Stored data
++++++
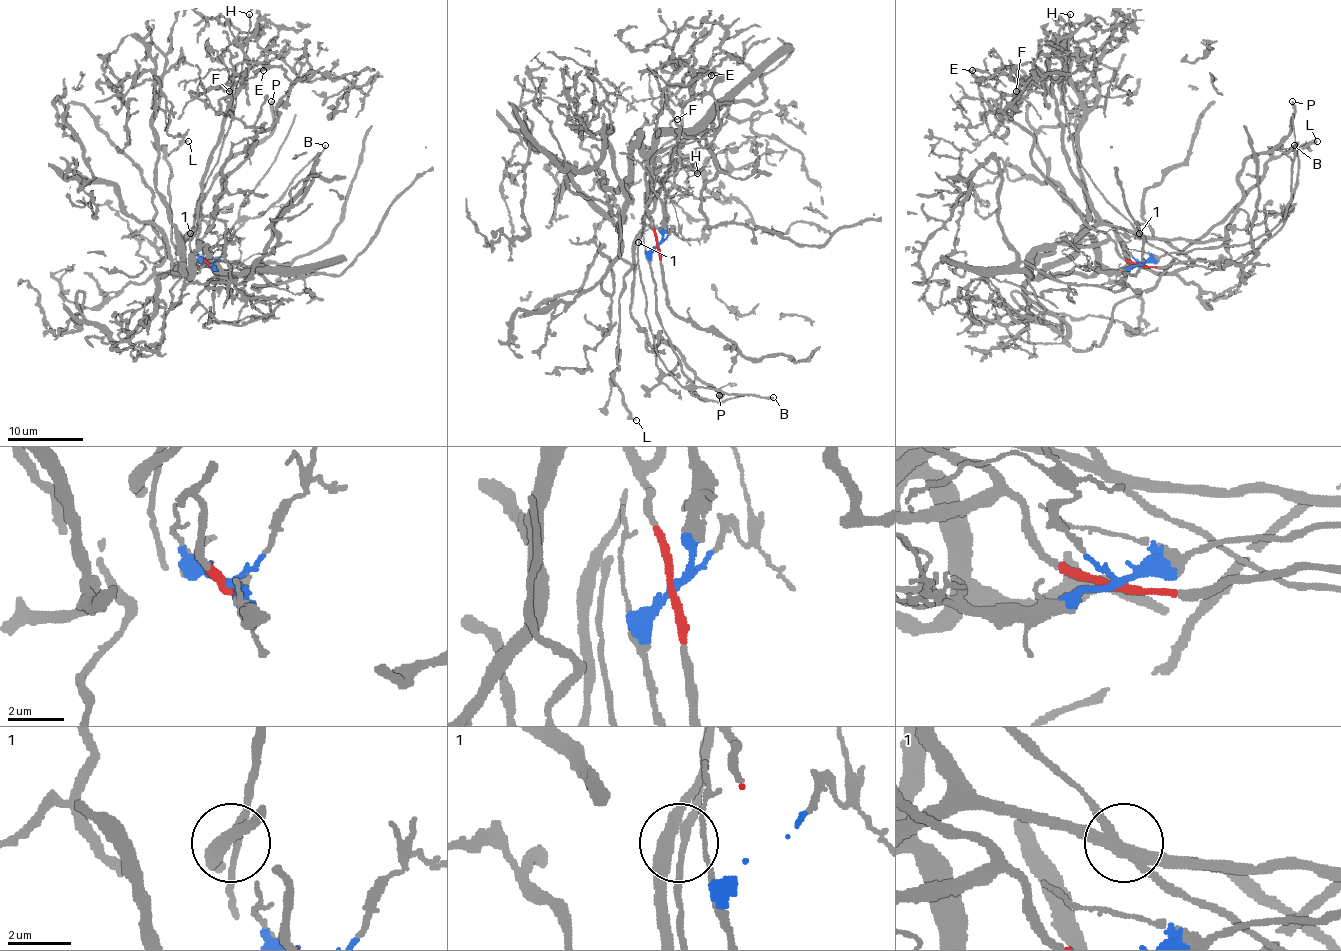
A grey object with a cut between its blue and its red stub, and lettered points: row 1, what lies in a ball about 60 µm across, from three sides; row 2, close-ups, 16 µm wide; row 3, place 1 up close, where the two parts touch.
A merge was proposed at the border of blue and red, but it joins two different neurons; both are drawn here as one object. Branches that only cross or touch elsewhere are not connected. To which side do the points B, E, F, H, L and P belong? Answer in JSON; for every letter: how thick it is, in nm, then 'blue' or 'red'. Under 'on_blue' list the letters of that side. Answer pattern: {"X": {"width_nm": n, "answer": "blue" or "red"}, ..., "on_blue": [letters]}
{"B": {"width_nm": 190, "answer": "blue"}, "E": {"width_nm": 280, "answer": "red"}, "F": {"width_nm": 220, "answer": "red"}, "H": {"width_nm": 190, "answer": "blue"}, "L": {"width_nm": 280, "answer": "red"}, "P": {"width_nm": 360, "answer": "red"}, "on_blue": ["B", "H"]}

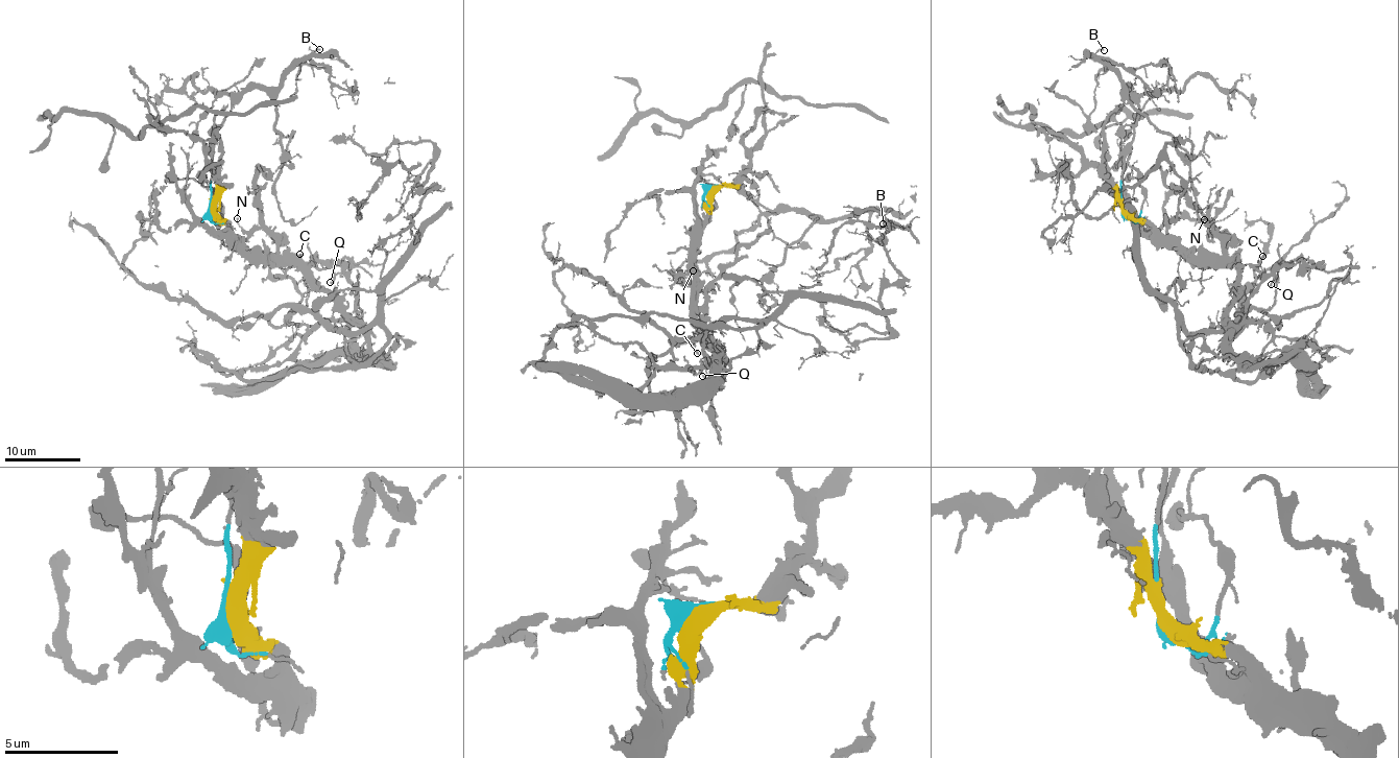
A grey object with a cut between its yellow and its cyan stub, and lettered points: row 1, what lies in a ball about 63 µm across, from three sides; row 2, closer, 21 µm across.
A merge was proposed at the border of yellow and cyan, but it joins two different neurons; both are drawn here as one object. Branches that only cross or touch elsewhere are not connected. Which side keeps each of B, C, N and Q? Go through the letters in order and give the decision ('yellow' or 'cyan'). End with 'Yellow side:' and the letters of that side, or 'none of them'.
++++++
REQUIRED ACTION: Print all entries exactly; skip the pictures.

REPLY:
A grey object with a cut between its blue and its red stub, and lettered points: row 1, what lies in a ball about 60 µm across, from three sides; row 2, close-ups, 16 µm wide; row 3, place 1 up close, where the two parts touch.
A merge was proposed at the border of blue and red, but it joins two different neurons; both are drawn here as one object. Branches that only cross or touch elsewhere are not connected. To which side do the points B, E, F, H, L and P belong? Answer in JSON; for every letter: how thick it is, in nm, then 'blue' or 'red'. Under 'on_blue' list the letters of that side. Answer pattern: {"X": {"width_nm": n, "answer": "blue" or "red"}, ..., "on_blue": [letters]}
{"B": {"width_nm": 190, "answer": "blue"}, "E": {"width_nm": 280, "answer": "red"}, "F": {"width_nm": 220, "answer": "red"}, "H": {"width_nm": 190, "answer": "blue"}, "L": {"width_nm": 280, "answer": "red"}, "P": {"width_nm": 360, "answer": "red"}, "on_blue": ["B", "H"]}

A grey object with a cut between its yellow and its cyan stub, and lettered points: row 1, what lies in a ball about 63 µm across, from three sides; row 2, closer, 21 µm across.
A merge was proposed at the border of yellow and cyan, but it joins two different neurons; both are drawn here as one object. Branches that only cross or touch elsewhere are not connected. Which side keeps each of B, C, N and Q? Go through the letters in order and give the decision ('yellow' or 'cyan'). End with 'Yellow side:' and the letters of that side, or 'none of them'.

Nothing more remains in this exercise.